Haspin Modulates the G2/M Transition Delay in Response to Polarization Failures in Budding Yeast

Abstract

Symmetry breaking by cellular polarization is an exquisite requirement for the cell-cycle of Saccharomyces cerevisiae cells, as it allows bud emergence and growth. This process is based on the formation of polarity clusters at the incipient bud site, first, and the bud tip later in the cell-cycle, that overall promote bud emission and growth. Given the extreme relevance of this process, a surveillance mechanism, known as the morphogenesis checkpoint, has evolved to coordinate the formation of the bud and cell cycle progression, delaying mitosis in the presence of morphogenetic problems. The atypical protein kinase haspin is responsible for histone H3-T3 phosphorylation and, in yeast, for resolution of polarity clusters in mitosis. Here, we report a novel role for haspin in the regulation of the morphogenesis checkpoint in response to polarity insults. Particularly, we show that cells lacking the haspin ortholog Alk1 fail to achieve sustained checkpoint activation and enter mitosis even in the absence of a bud. In alk1Δ cells, we report a reduced phosphorylation of Cdc28-Y19, which stems from a premature activation of the Mih1 phosphatase. Overall, the data presented in this work define yeast haspin as a novel regulator of the morphogenesis checkpoint in Saccharomyces cerevisiae, where it monitors polarity establishment and it couples bud emergence to the G2/M cell cycle transition.
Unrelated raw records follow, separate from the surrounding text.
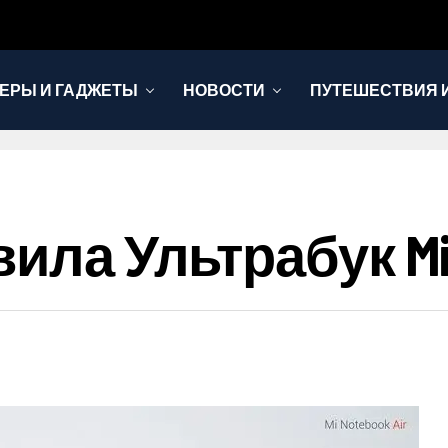
ЕРЫ И ГАДЖЕТЫ
НОВОСТИ
ПУТЕШЕСТВИЯ И
ила Ультрабук Mi 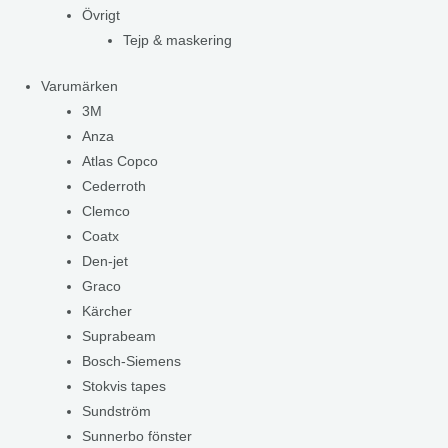
Övrigt
Tejp & maskering
Varumärken
3M
Anza
Atlas Copco
Cederroth
Clemco
Coatx
Den-jet
Graco
Kärcher
Suprabeam
Bosch-Siemens
Stokvis tapes
Sundström
Sunnerbo fönster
Keywords: Saccharomyces cerevisiae; actin cytoskeleton; cell cycle; mitosis; morphogenesis checkpoint; polarization.

Figure 1

Haspin mutants show altered response to polarity failures. (A) Serial dilutions of cultures of the indicated strains were spotted on either DMSO or LatA containing plates. After 24 h incubation at 28°C plates were imaged. (B) Cells of the indicated strains expressing Tub1-GFP were arrested in G1 with mating pheromone and then released in the presence of 100 μM LatA. After 4 h cells were fixed and analyzed for nuclear division by fluorescence microscopy. (C) Cells were arrested in G1 at the permissive temperature (25°C), shifted for 45' at the restrictive temperature (37°C) and then released at 37°C. After 2 h, samples were fixed and analyzed for nuclear division, as above. Error bars in (B,C) represent standard deviation, statistical significance was measured by T-test, ns: not significant, **p < 0.01, ***p < 0.005.

Figure 2

Alk1 regulates cell cycle progression through Mih1. Cells of the indicated strains were arrested in G1 at 25°C and held at 37°C for further 45' before being released at 37°C. After 2 h samples were taken and nuclear segregation was evaluated by fluorescence microscopy (A) For wt, alk1Δ, alk2Δ and alk1Δalk2Δ, the mean value was calculated on data from experiment in Figure 1C combined with new biological replicates performed together with the other indicated strains. (B) Cells of the indicated strains were synchronized in G1 and treated with LatA. Following release, samples were taken to monitor nuclear division by fluorescence microscopy. Representative images at the 120' time point are shown (C) Cells were treated as in A, taking samples at the indicated time points to monitor nuclear segregation or cell-cycle progression (Supplementary Figure 2). Error bars represent standard deviation, statistical significance was measured by T-test, ns: not significant, *p < 0.05, **p < 0.01, ***p < 0.005.

Figure 3

Alk1 does not modulate Mih1 post-translational modifications. (A) Cells of the indicated strains were synchronized in G1 at permissive temperature and held at 37°C for further 45' before being released into the cell cycle at restrictive temperature. Samples were taken every 15' to follow protein levels and modifications by western blot. The graph shows the relative Mih1-3HA abundance normalized on tubulin levels. Error bars represent standard deviation.

Figure 4

Alk1 is required for sustained Cdc28-Y19 phosphorylation. (A) Cells of the indicated strains were synchronized in G1 at permissive temperature and held at 37°C for further 45' before being released into the cell cycle at restrictive temperature. Samples were taken every 20' to follow protein levels by western blot using antibodies for total Cdc28 and phosphospecific antibodies for Cdc28-Y19p. The right panel reports the quantification of the phosphorylation signals normalized over the total Cdc28. Error bars represent standard deviation (B) Logarithmically growing cells, bearing the pGAL-GST or pGAL-GST-ALK1 constructs, were incubated in the presence of 2% galactose to induce protein overexpression. Samples were taken every hour to monitor protein levels. Western blotting was performed with antibodies for total Cdc28 and phosphospecific antibodies for Cdc28-Y19p. Expression levels of GST and GST-Alk1 were analyzed with anti GST antibodies. The graph shows the ratio between phosphorylated Cdc28-Y19 and total Cdc28, error bars represent standard deviation.